• _WHAT YOU NEED TO DO_
Within the records below, repeat each line exactly but keep every picture out of the copy.

• _INFORMATION GIVEN_
⟨
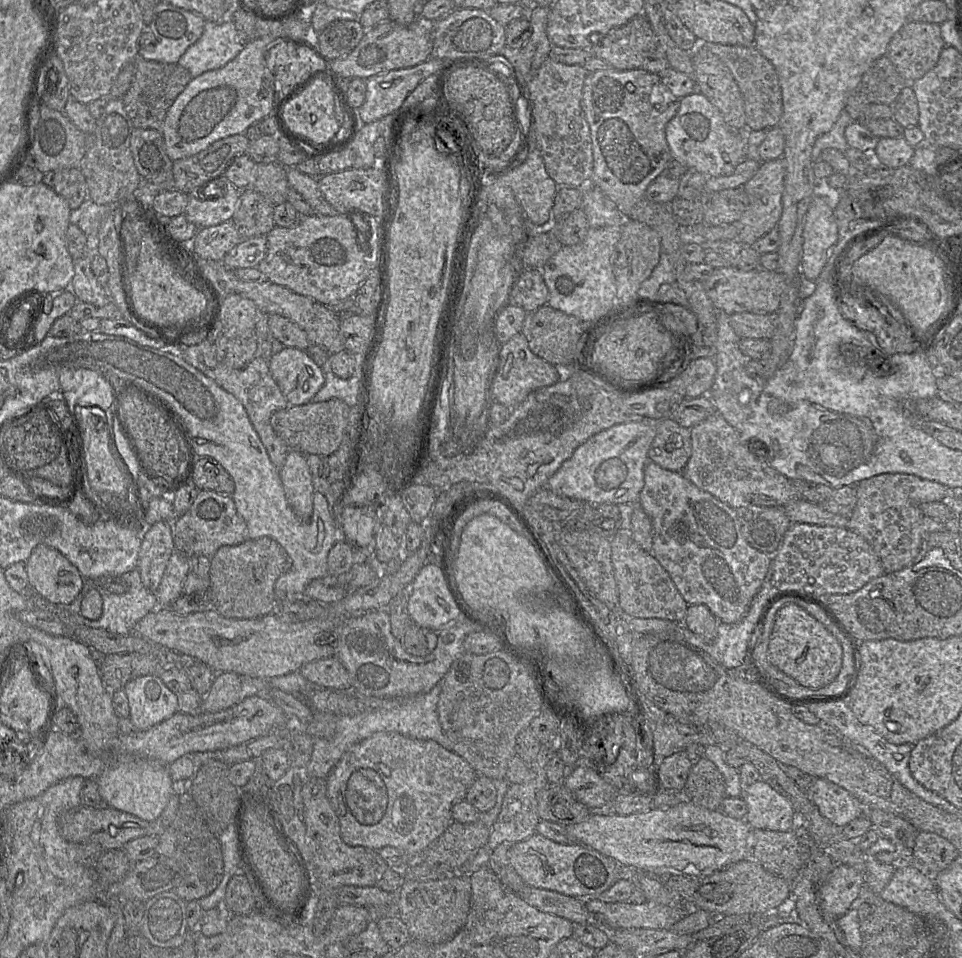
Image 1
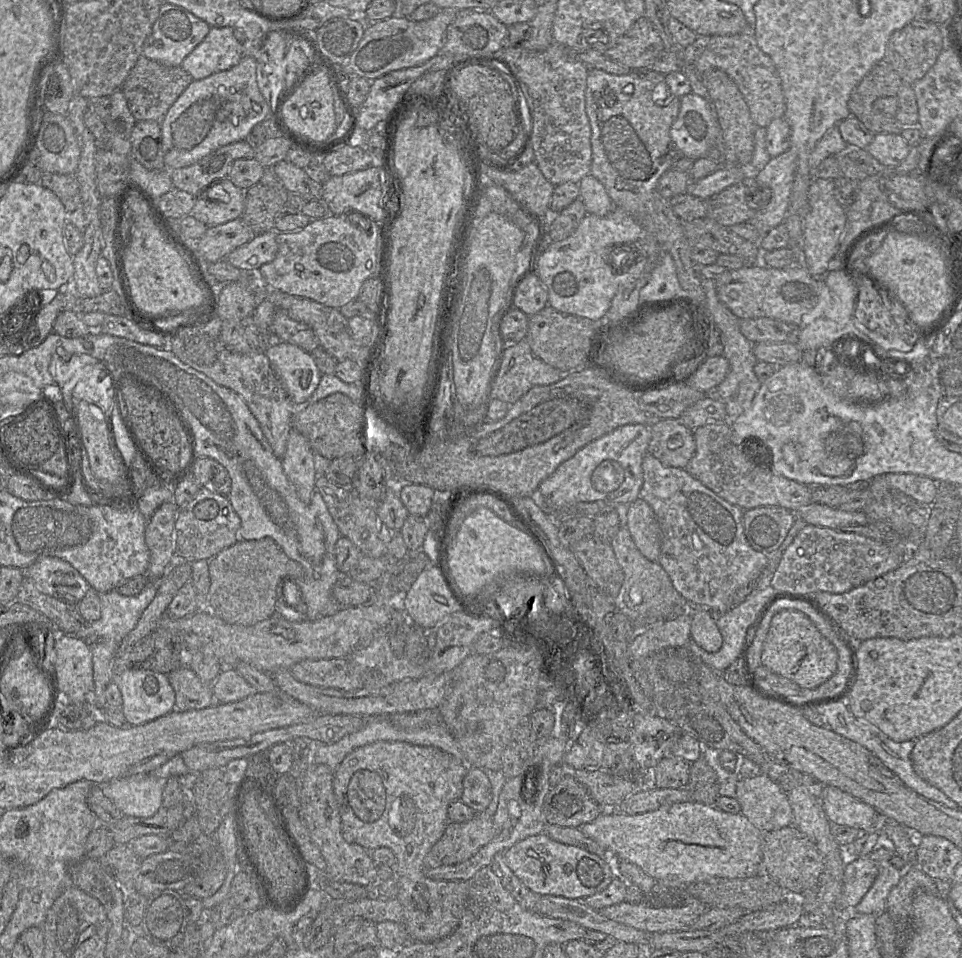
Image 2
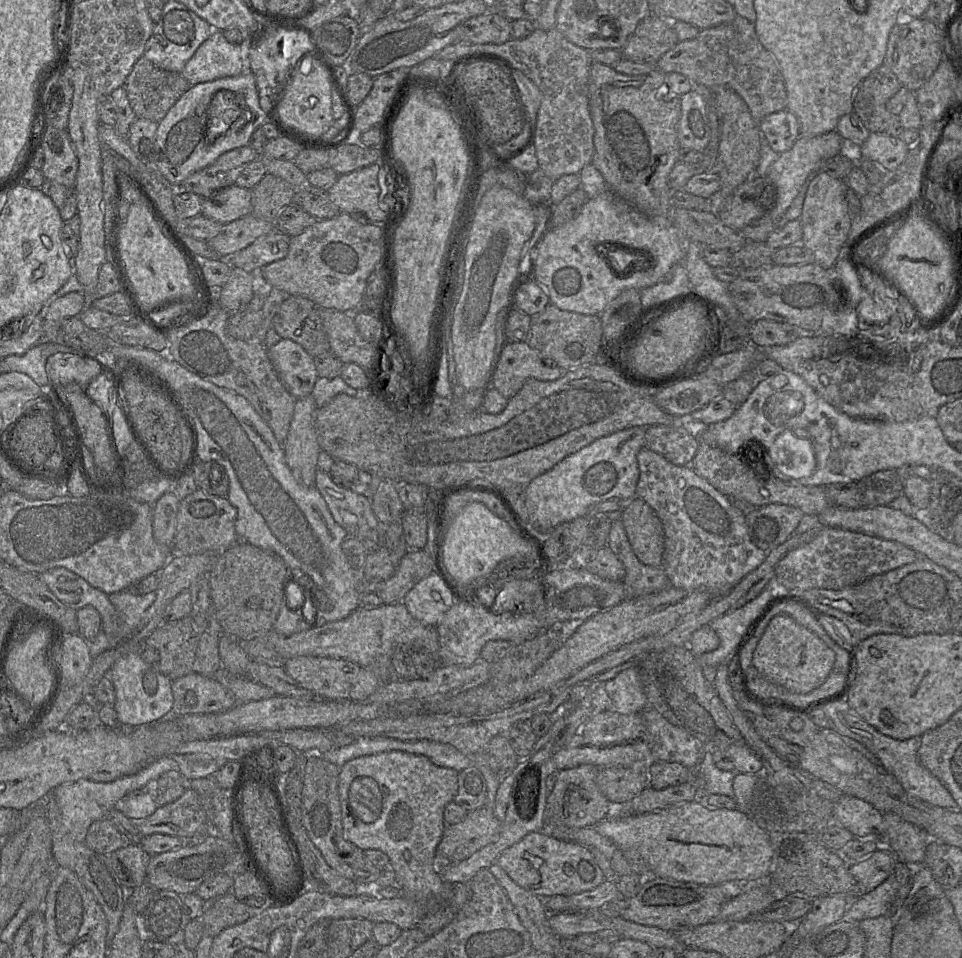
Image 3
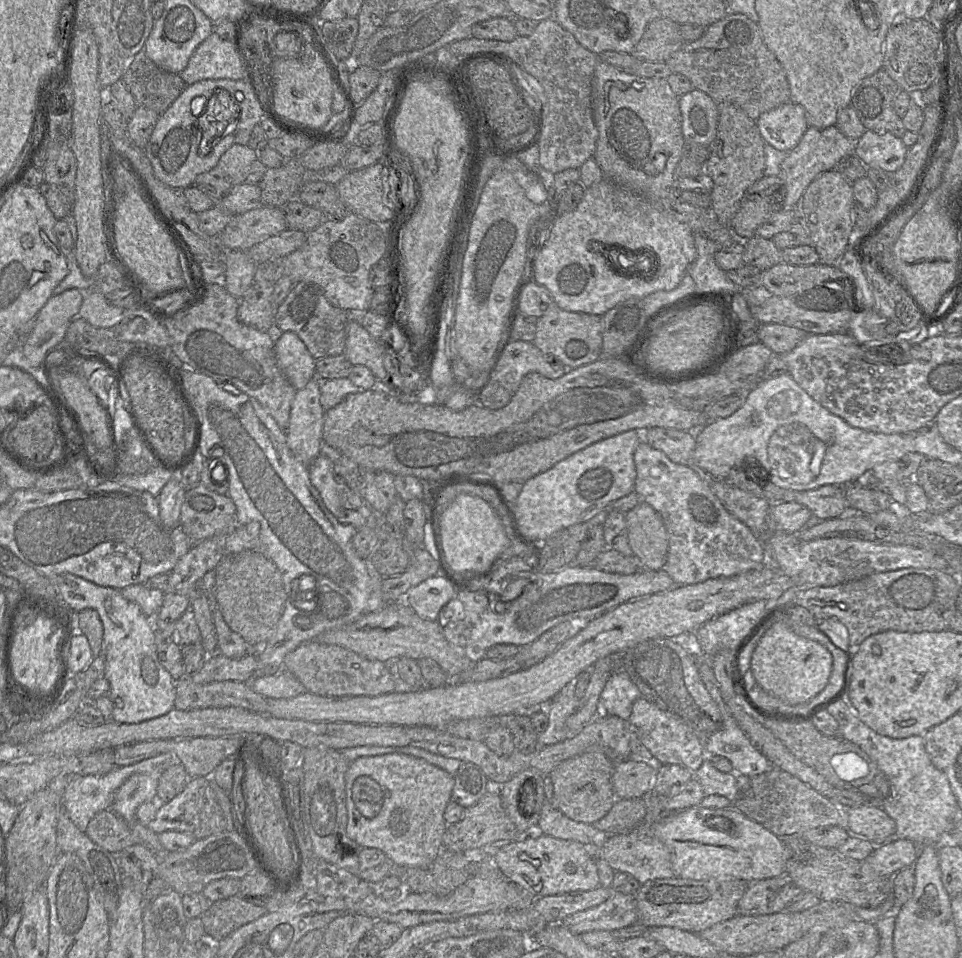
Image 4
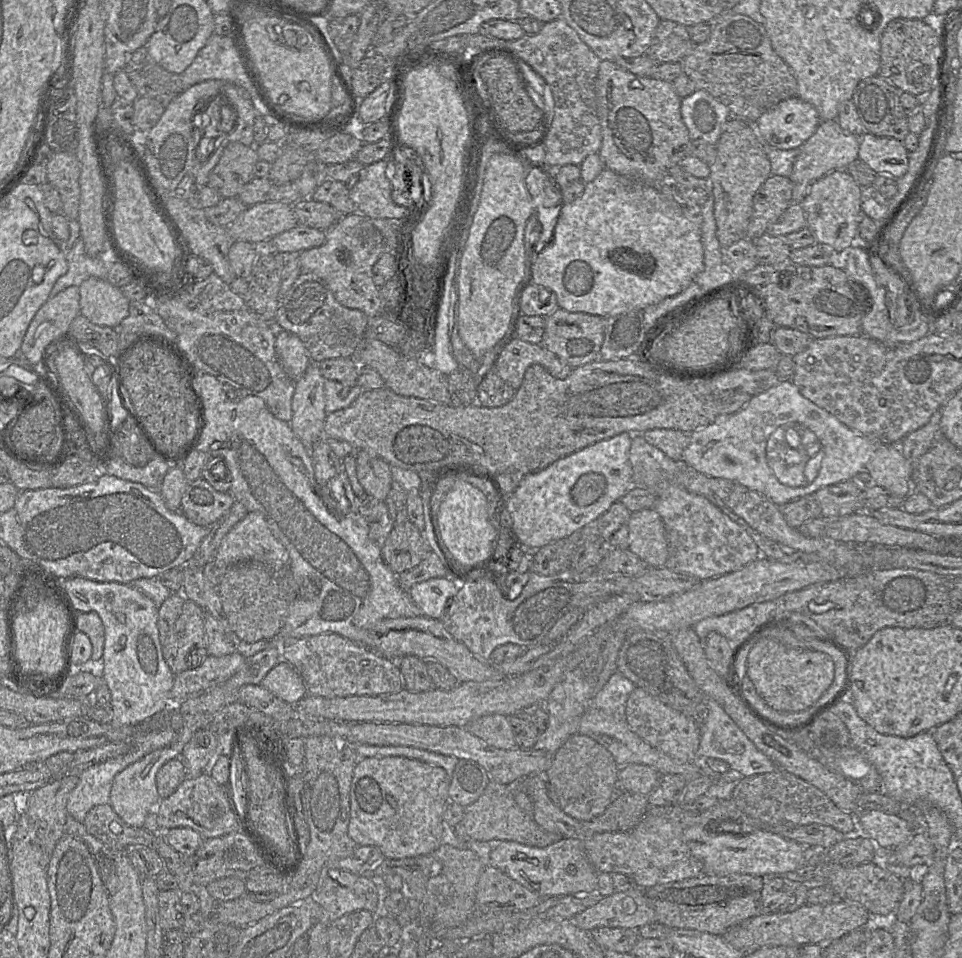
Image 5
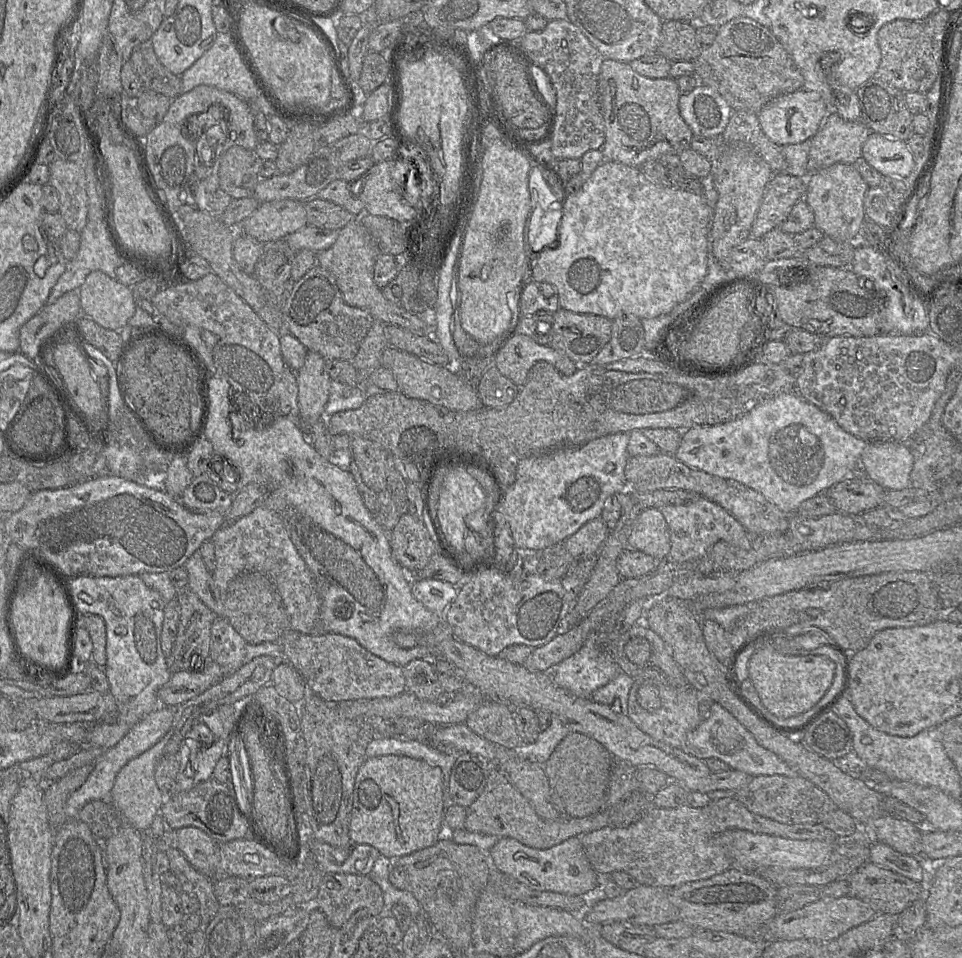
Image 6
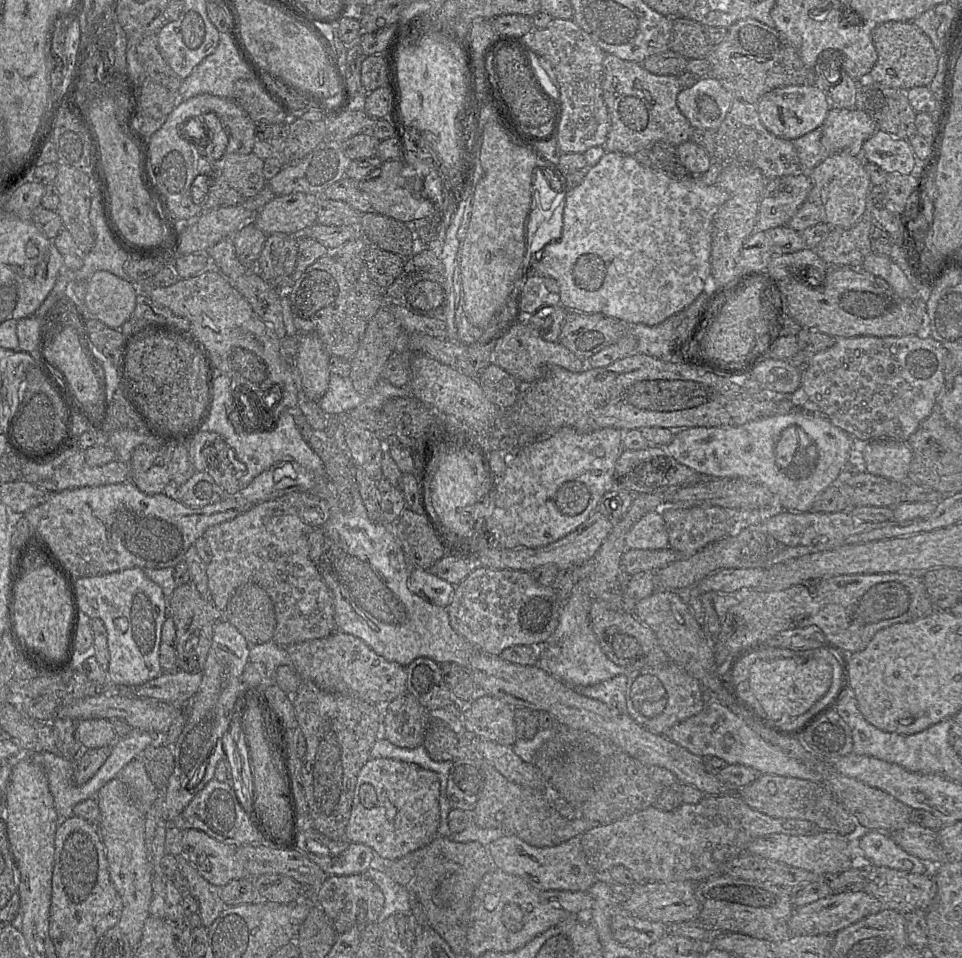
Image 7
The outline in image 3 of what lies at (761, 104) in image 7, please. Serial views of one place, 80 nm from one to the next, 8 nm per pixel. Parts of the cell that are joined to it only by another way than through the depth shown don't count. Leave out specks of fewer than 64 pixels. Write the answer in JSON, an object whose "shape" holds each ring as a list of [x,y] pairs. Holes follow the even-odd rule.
{"shape":[[[787,108],[764,117],[759,122],[759,129],[778,154],[790,150],[800,137],[798,120]]]}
⟩
• _EXERCISE ANSWER_
Image 1
Image 2
Image 3
Image 4
Image 5
Image 6
Image 7
The outline in image 3 of what lies at (761, 104) in image 7, please. Serial views of one place, 80 nm from one to the next, 8 nm per pixel. Parts of the cell that are joined to it only by another way than through the depth shown don't count. Leave out specks of fewer than 64 pixels. Write the answer in JSON, an object whose "shape" holds each ring as a list of [x,y] pairs. Holes follow the even-odd rule.
{"shape":[[[787,108],[764,117],[759,122],[759,129],[778,154],[790,150],[800,137],[798,120]]]}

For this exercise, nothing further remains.